Only those lines in the data below from the line containing "wrist: (154, 289)" through the line containing "pinky tip: (250, 298)", both included, should be restated word for word.

Material for the task:

════════════════════

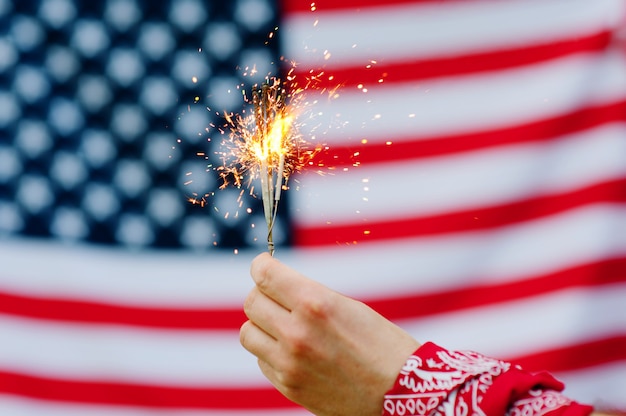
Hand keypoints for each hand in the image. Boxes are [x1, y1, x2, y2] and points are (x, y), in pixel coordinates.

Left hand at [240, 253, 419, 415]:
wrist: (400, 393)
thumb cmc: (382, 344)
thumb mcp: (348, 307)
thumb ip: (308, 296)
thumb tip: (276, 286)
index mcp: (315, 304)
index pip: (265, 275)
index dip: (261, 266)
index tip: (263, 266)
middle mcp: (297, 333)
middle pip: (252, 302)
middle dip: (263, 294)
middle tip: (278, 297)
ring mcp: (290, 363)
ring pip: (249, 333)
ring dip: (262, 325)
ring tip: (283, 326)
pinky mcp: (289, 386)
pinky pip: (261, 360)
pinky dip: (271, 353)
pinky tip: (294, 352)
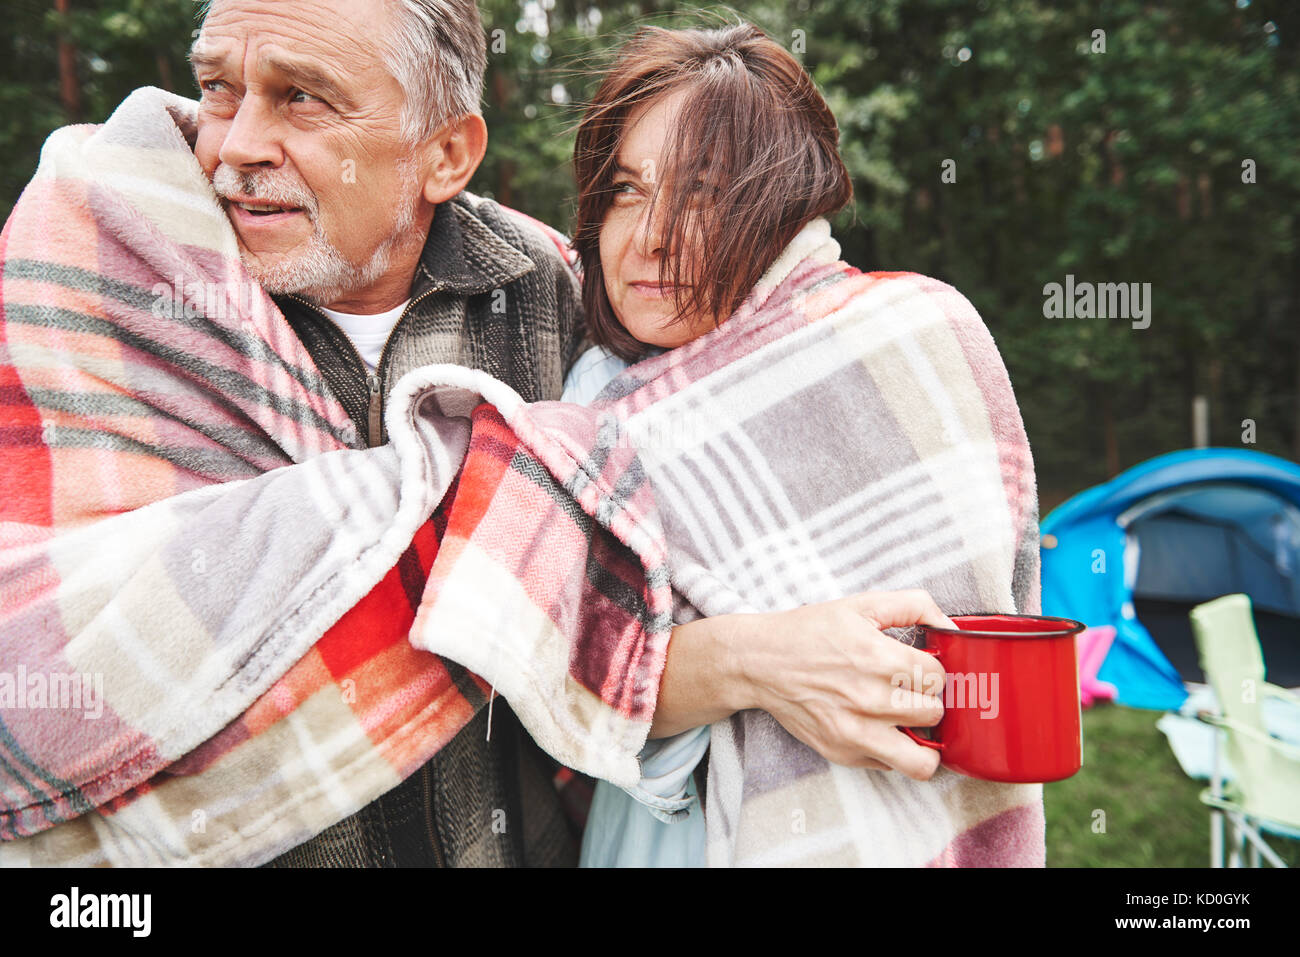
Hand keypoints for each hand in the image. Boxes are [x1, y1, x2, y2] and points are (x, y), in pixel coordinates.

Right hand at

════════════════════

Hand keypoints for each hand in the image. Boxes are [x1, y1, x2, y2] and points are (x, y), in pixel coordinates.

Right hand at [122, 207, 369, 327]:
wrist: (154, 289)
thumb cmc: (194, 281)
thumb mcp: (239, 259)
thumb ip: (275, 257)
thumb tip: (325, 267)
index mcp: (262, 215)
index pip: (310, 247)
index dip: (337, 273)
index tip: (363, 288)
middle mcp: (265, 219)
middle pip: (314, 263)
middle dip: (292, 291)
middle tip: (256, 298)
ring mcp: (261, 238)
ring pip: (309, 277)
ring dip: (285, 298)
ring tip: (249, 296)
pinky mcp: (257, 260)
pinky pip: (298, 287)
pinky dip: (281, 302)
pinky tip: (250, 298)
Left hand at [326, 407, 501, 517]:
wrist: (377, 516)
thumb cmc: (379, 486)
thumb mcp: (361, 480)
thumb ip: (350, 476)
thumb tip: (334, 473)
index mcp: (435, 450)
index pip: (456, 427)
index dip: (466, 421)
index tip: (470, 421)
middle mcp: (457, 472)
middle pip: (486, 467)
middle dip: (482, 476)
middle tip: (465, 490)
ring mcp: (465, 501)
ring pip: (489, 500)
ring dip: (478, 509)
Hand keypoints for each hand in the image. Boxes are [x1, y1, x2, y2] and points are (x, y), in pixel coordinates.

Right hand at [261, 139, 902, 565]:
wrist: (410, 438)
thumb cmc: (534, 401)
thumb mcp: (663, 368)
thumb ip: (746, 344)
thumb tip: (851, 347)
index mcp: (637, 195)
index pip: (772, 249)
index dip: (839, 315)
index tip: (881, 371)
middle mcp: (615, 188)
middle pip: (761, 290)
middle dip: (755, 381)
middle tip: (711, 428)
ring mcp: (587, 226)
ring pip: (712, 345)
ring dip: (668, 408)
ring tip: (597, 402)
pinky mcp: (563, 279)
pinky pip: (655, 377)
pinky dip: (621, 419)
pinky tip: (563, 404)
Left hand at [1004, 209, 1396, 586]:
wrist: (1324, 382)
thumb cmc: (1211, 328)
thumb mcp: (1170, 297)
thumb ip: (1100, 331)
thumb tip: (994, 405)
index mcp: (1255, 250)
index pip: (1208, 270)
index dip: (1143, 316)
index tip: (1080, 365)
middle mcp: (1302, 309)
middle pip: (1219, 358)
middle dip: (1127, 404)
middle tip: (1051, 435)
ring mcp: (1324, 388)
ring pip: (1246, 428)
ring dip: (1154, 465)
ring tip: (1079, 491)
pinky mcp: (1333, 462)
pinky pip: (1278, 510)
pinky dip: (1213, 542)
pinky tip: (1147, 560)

════════════════════

Solution to the problem:
wrist: (154, 289)
thumb cmc: (194, 281)
thumb mcp: (239, 259)
thumb ip: (275, 257)
thumb tip: (325, 267)
index mcp: (262, 215)
index pip: (310, 247)
index dip: (337, 273)
index tip: (363, 288)
middle mcp: (265, 219)
middle pip: (314, 263)
middle dip: (292, 291)
middle tip: (256, 298)
ring mcp: (261, 238)
ring pip: (309, 277)
ring dip: (285, 298)
ring tip: (249, 296)
pinky mcp: (257, 260)
pinky pip: (298, 287)
pinky dip: (281, 302)
pinky tip: (250, 298)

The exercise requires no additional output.